The United States and France should seize this opening and demand that any road construction be tied to the return of Shusha’s population to the city and a return to Azerbaijan’s Minsk Group commitments. Washington and Paris may have lost leverage by inaction when tested, but Aliyev would be foolish to believe that his economy and he and his wife’s personal assets can resist the full wrath of U.S. and European financial pressure. Nor is Putin likely going to fall on his sword for Aliyev when Russia has already achieved its goal: troops in Nagorno-Karabakh.
Azerbaijan may be an absolute dictatorship and a family fiefdom, but domestic politics still matter and amplify U.S. leverage. Aliyev may appear triumphant, but he is savvy enough to know that Azeris will soon learn the cost of their military victory. Not only do they now have jihadi Syrian militias on their soil who apparently refuse to leave, but they have also become a Turkish satellite state with Turkish troops on their territory. Turkish President Recep Tayyip Erdoğan’s military assistance was not altruistic, but rather came at the cost of Azerbaijan’s true independence. Aliyev may view Erdoğan as an equal, but Erdoğan sees Aliyev as a subordinate, little different than the president of his puppet state in northern Cyprus. Meanwhile, Azerbaijan lost several thousand troops. Their families may be silent for now, but Aliyev’s inability to repopulate Shusha—the crown jewel of his expensive campaign—could amplify the domestic pressure he faces when Azeris realize their president was stupid to trust Putin.
Aliyev also erred in his refusal to negotiate Artsakh’s status. Armenia has long deferred recognition of the republic out of deference to the Minsk process. By embracing unilateralism, Aliyev is empowering Armenia to do the same. In the past, Yerevan may have also believed that such action could be provocative and upset the status quo. With Russian troops now separating Azeri forces from their Armenian counterparts, such considerations could fall by the wayside. Indeed, Aliyev’s actions could put a Kosovo solution for Nagorno-Karabakh on the table.
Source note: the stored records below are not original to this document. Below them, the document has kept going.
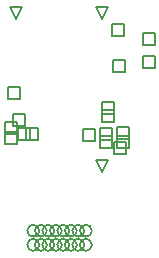
<source format=gbr>
%TF.GenerationSoftware,Altium Limited,Altium Designer,18.0.12 (696)*%
G04 Layer_Color=2752767*
%FSLAX45Y45*%
%MOMM*%
%TF.FileFunction,Drawing*%
%TF.Part,Single*%
G01*
G75*
%TA.AperFunction,NonConductor*%
%ADD80C,0.12700*%
%ADD94C,0.16933*%
D80*
X464200Y179700D02*
Y281300D01*
X565800D01*
Y179700D01*
X464200D01*
X-365000Y1324200D02*
X-415800Y1425800D01*
X-314200D01*
X-365000Y1324200D01*
X-351550Y292450D02*
Y394050D01*
X-249950D01*
Y292450D01*
X-351550D01*
X-283550D02*
Y394050D01*
X-181950D01*
Y292450D01*
X-283550D01*
X-463800Y264700D02*
Y366300D01*
X-362200D01*
Y264700D01*
X-463800D01*
X-463050Y347700D02*
Y449300D01*
X-361450D01*
Y347700D01*
X-463050D01*
X-438619Y644200D02*
Y745800D01*
X-337019D01*
Y644200D01*
X-438619D01*
X340200Y227200D02*
Y328800D01*
X441800D01*
Y227200D01*
X340200D01*
Y292450D02*
Y394050D01*
X441800D01*
Y292450D01*
X340200D01*
X365000Y1324200D02*
X314200Y1425800D01*
X415800D01*
X365000Y1324200D01*
Y24200D02*
X314200Y125800D01*
X415800D01*
X365000Y24200D01*
X488950Y225950D02*
Y327550D01*
X590550D01*
Y225950D01*
X488950D01*
X484200Y307200D02*
Y408800D01*
X585800D01*
Y307200D01*
X484200D01*
X449200Y1179200D02*
Y1280800D01*
X550800D01*
Y1179200D01*
X449200D01*
X201892Y284387D02*
Y385987D01*
X303492D01*
Y284387D01*
X201892D01*
X364200Y449200D02*
Y550800D01*
X465800D01*
Y449200D01*
X364200D01*
X454201Y874200D02*
Y975800D01*
X555801D01*
Y874200D01*
X454201D01*
X358290Y515199D02*
Y616799D01*
X459890D01*
Y515199D01*
X358290D01*
X-394550Y412200D02*
Y513800D01*
X-292950D01*
Y412200D01*
X-394550D01*
X709201Y1099200D02*
Y1200800D01*
X810801D01*
Y1099200D01*
X709201D01*
X704201Y903082D02*
Y1004682D01*
X805801D01*
Y903082D01*
X704201D01*
D94*
X274777Y-592140D02*
G03*
X274777Y-592140I-50800J0D01*
G01*
X147827D02*
G03*
X147827Y-592140I-50800J0D01*
G01*
X-42673Y-472840D02*
G03*
X-42673Y-472840I-50800J0D01*
G01*
X-106173D02*
G03*
X-106173Y-472840I-50800J0D01*
G01*
X-169673D02*
G03*
X-169673Y-472840I-50800J0D01*
G01*
X147827D02*
G03*
X147827Y-472840I-50800J0D01*
G01*
X84327D02*
G03*
X84327Y-472840I-50800J0D01*
G01*
X20827D02*
G03*
X20827Y-472840I-50800J0D01*
G01*
X-42673Y-592140D02*
G03*
X-42673Y-592140I-50800J0D01*
G01*
X-106173D02*
G03*
X-106173Y-592140I-50800J0D01*
G01*
X-169673D02*
G03*
X-169673Y-592140I-50800J0D01*
G01*
X20827D02*
G03*
X20827Y-592140I-50800J0D01*
G01*
X84327D02*
G03*
X84327Y-592140I-50800J0D01*
G01*
X211277Y-472840D02*
G03*
X211277Y-472840I-50800J0D01*
G01*
Y-592140D02*
G03*
X211277Y-592140I-50800J0D01*
G01*
X274777Y-472840D02*
G03*
X274777Y-472840I-50800J0D01*
G01*
%TF.MD5,5b30dee01ce8c990d45a7edd000bef38*%
M02*

</source>
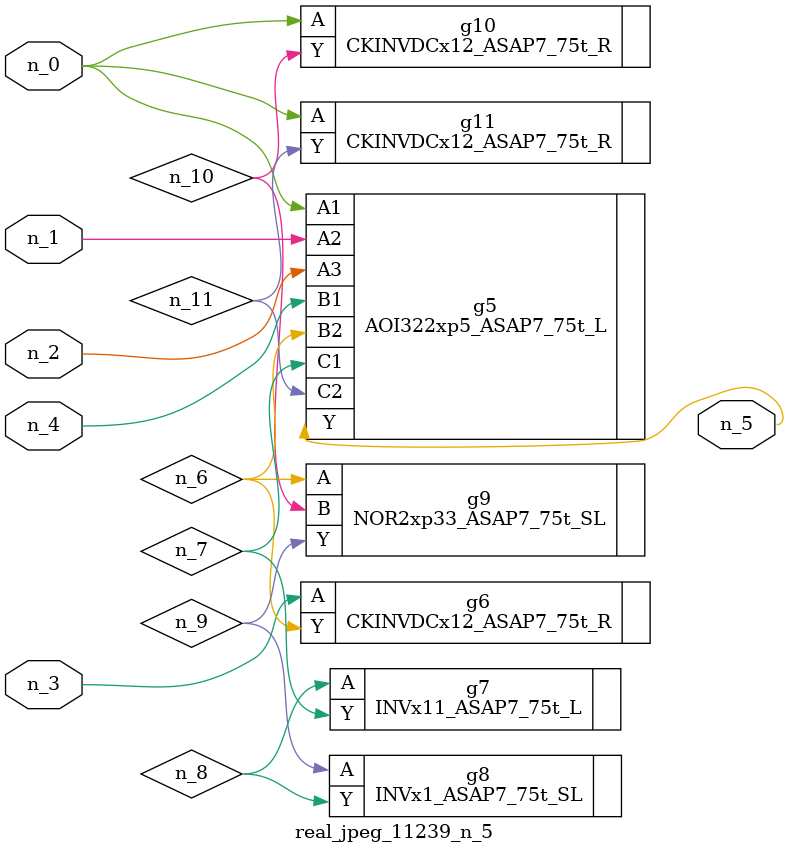
<source format=v>
module real_jpeg_11239_n_5 (n_4, n_0, n_1, n_2, n_3, n_5);

input n_4;
input n_0;
input n_1;
input n_2;
input n_3;

output n_5;

wire n_8;
wire n_11;
wire n_6;
wire n_7;
wire n_10;
wire n_9;

AOI322xp5_ASAP7_75t_L g5 ( 
.A1(n_0),
.A2(n_1),
.A3(n_2),
.B1(n_4),
.B2(n_6),
.C1(n_7),
.C2(n_11),
.Y(n_5)
);

CKINVDCx12_ASAP7_75t_R g10 ( 
.A(n_0),
.Y(n_10)
);

CKINVDCx12_ASAP7_75t_R g11 ( 
.A(n_0),
.Y(n_11)
);

CKINVDCx12_ASAP7_75t_R g6 ( 
.A(n_3),
.Y(n_6)
);

NOR2xp33_ASAP7_75t_SL g9 ( 
.A(n_6),
.B(n_10),
.Y(n_9)
);

INVx11_ASAP7_75t_L g7 ( 
.A(n_8),
.Y(n_7)
);

INVx1_ASAP7_75t_SL g8 ( 
.A(n_9),
.Y(n_8)
);


endmodule
</source>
In short, the United States and France have more leverage in the Minsk Group than their leaders now realize. At first glance, the new status quo appears a defeat for Armenia and the idea of self-determination for Armenians in Nagorno-Karabakh. But Aliyev’s miscalculations, mistakes, and triumphalist rhetoric may have just opened the door to a new status quo. It is time for the State Department and Quai d’Orsay to seize the opportunity.